Records from a data source

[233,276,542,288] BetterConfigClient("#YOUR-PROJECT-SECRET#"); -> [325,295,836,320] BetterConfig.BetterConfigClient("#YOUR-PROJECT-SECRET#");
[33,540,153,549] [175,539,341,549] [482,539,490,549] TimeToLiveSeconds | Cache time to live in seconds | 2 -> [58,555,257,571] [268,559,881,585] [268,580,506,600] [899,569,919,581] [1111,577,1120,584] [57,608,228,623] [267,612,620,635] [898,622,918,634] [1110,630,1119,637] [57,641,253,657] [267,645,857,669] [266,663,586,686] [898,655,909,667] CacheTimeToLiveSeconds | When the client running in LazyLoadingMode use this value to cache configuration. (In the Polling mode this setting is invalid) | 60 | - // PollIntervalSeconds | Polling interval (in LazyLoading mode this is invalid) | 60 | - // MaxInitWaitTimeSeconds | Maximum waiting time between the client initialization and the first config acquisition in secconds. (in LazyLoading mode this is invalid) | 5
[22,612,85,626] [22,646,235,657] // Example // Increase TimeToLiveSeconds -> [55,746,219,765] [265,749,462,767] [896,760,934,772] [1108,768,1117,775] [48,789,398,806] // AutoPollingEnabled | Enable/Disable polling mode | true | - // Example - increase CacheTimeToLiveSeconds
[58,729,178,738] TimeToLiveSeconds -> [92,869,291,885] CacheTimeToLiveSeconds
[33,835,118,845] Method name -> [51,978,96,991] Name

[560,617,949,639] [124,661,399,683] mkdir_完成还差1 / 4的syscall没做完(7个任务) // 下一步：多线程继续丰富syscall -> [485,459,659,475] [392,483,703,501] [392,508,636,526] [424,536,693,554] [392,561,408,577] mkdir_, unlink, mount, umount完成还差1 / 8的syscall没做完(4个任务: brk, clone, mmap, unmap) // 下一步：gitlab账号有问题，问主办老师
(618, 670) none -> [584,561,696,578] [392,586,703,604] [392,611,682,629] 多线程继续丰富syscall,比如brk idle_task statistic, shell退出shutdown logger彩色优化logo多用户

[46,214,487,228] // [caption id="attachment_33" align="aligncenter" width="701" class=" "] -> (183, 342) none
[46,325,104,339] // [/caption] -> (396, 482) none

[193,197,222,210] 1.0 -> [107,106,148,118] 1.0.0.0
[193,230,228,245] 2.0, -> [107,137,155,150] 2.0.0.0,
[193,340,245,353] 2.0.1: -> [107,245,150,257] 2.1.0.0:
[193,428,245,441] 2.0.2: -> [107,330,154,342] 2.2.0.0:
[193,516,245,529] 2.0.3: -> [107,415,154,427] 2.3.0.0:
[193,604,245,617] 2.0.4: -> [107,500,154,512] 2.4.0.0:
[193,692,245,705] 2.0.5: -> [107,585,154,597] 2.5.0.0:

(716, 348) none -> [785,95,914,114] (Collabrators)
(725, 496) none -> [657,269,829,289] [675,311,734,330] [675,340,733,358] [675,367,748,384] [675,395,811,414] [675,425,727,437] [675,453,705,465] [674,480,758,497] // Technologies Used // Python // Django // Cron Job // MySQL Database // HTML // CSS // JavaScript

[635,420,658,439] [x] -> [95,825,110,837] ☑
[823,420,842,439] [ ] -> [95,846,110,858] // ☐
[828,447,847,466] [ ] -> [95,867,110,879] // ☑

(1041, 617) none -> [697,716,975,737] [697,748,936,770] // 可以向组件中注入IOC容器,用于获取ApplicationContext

Assignment:
What is needed is an exact copy of the lines above, from the one containing "(716, 348) none" through the one containing "(725, 496) none", with nothing added.

Task answer:
(716, 348) none -> [785,95,914,114] (Collabrators)
(725, 496) none -> [657,269,829,289] [675,311,734,330] [675,340,733,358] [675,367,748,384] [675,395,811,414] [675,425,727,437] [675,453,705,465] [674,480,758,497] // Technologies Used // Python // Django // Cron Job // MySQL Database // HTML // CSS // JavaScript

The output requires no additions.